Ask child to open mouth wide and using flashlight look at throat while he is saying a prolonged “Ahhh”. Beefy red throat with enlarged tonsils coming out from the sides is typical of pharyngitis with tonsillitis. Usually the child will admit to sore throat. Look also for white spots on tonsils, signifying either a beta hemolytic strep bacteria infection or, more often, a virus. When tonsillitis is discovered with fever, a visit to pediatric clinic to do a throat-swab culture for diagnosis and to get antibiotic is wise.
Next have the child lie down flat with no pillow, ask him or her to relax abdomen while letting out a deep breath, and press heel of your hand slowly into right lower part of his abdomen. If he complains of pain on palpation, remove your palpating hand suddenly and note if he complains more. If right lower pain is found, appendicitis should be suspected and an emergency room consulted. Key area of McBurney’s point that shows appendicitis is located 2/3 on a line from navel to right pelvic iliac bone crest but any tenderness in abdomen needs immediate physician visit.
Look at the child’s urine for the deep amber color that precedes jaundice of hepatitis. If you have Dipstick, also test the urine.
A useful play-training that parent ought to promote is the Doctor Exam Game. From earliest age make this into a pleasant interaction in which you healthily reward good cooperation with hug, cuddle and other show of affection (For opening mouth wide, for sitting still during ear exam, for allowing examiner to palpate abdomen and relaxing it during exam, for taking own temp with oral thermometer and for learning to read it). Resourceful parent, starting from infancy, can get child to like and participate in the doctor examination even extending to loss of fear of injection and blood sampling.

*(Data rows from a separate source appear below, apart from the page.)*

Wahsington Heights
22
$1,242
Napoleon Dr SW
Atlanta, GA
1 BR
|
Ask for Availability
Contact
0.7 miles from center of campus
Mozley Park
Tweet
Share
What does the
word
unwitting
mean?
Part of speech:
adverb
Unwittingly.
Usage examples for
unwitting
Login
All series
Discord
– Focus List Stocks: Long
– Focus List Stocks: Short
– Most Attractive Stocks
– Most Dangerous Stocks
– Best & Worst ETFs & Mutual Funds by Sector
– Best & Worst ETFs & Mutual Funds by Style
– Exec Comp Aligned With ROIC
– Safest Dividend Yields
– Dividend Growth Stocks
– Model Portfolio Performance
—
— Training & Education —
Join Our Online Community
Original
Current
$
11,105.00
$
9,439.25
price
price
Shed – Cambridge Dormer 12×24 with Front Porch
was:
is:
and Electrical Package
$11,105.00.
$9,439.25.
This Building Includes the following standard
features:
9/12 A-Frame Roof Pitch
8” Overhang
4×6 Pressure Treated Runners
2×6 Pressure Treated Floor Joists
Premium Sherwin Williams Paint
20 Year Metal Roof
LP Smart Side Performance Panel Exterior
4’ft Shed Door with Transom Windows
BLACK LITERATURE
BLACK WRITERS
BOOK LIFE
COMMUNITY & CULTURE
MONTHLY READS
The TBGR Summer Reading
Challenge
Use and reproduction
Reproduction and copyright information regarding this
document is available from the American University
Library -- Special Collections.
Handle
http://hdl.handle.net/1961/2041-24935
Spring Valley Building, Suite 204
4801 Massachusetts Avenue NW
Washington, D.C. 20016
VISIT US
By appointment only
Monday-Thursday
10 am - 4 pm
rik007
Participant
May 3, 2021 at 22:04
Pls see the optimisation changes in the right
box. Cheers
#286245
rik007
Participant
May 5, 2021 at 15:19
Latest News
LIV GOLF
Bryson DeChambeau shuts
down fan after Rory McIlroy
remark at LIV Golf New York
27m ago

Emergency Care: Almost all childhood emergencies are obvious. These include severe pain, breathing difficulty, fainting, accident, bleeding. The real question for parents is not when but where to seek emergency care. It should best be an emergency room of hospital but this should not just be left hanging as advice. As soon as you move into new area, locate and evaluate emergency medical facility and get phone/fax and internet data. Visit the facility, looking for user-friendly, quickest and easy accessed and well staffed. It may be medical center, small local hospital, HMO, private emergency care facility or even a good local General Practitioner. The point is you check out places ahead of use and make preferred list and have plan for emergency, ranging from those needing ambulance with trained paramedic to your home to those for out-of-normal time medical care not really emergency. In addition to immediate ER quality also consider backup hospital service that might be needed for appendectomy and other surgical emergency.